_Input data_
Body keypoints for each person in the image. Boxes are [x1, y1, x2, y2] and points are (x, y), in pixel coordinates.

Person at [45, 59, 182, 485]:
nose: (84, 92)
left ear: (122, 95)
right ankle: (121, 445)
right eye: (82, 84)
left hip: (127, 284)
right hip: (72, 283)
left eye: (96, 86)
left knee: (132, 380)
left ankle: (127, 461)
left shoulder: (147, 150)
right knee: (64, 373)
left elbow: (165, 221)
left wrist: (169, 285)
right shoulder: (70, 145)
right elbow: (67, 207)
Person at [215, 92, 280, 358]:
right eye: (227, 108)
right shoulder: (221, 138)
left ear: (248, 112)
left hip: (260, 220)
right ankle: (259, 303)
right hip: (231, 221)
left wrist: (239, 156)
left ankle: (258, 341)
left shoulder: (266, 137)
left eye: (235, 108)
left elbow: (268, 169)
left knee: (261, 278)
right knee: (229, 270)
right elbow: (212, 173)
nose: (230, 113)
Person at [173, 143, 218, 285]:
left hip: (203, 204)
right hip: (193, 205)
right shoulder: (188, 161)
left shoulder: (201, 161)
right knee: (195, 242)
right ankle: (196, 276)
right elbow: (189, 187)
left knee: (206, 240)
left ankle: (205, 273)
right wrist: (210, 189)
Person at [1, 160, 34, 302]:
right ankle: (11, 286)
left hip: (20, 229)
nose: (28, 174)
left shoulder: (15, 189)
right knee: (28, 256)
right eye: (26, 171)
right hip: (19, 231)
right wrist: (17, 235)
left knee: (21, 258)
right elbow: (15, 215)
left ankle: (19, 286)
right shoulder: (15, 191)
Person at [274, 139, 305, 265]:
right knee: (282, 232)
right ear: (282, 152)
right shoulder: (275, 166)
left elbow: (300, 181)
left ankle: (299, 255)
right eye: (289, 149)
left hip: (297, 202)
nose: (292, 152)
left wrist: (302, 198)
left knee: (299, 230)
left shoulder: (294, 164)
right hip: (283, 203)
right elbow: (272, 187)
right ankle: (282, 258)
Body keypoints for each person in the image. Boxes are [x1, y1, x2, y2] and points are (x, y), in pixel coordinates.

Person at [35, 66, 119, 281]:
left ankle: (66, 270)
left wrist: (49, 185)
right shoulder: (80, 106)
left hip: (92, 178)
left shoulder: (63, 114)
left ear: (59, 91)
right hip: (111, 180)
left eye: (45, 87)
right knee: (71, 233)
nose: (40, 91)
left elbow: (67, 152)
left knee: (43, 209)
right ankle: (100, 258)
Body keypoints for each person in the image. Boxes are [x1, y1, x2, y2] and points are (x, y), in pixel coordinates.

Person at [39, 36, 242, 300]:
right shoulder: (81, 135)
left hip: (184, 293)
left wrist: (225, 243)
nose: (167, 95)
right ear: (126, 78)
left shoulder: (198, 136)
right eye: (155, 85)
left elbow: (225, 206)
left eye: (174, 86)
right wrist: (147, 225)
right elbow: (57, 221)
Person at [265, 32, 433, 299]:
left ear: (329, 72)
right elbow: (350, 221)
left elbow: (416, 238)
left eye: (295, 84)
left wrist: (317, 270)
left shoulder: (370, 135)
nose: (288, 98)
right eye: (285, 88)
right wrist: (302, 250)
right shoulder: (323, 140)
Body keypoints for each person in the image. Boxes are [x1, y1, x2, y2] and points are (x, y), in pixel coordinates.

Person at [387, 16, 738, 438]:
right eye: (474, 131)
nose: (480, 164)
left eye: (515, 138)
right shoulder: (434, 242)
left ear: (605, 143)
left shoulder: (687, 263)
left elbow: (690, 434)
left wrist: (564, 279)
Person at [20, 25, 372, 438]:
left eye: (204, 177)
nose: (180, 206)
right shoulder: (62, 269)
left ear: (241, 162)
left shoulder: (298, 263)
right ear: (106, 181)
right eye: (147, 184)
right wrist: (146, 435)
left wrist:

_What is expected_
Out of the data above, transcribe exactly and only the lines starting with the line that has "left elbow: (300, 181)" and going on through the line that has "right ankle: (282, 258)", both included.

_Response to the exercise_
left elbow: (300, 181)
left ankle: (299, 255)
right eye: (289, 149)
left hip: (297, 202)
nose: (292, 152)
left wrist: (302, 198)
left knee: (299, 230)
left shoulder: (294, 164)
right hip: (283, 203)
right elbow: (272, 187)
right ankle: (282, 258)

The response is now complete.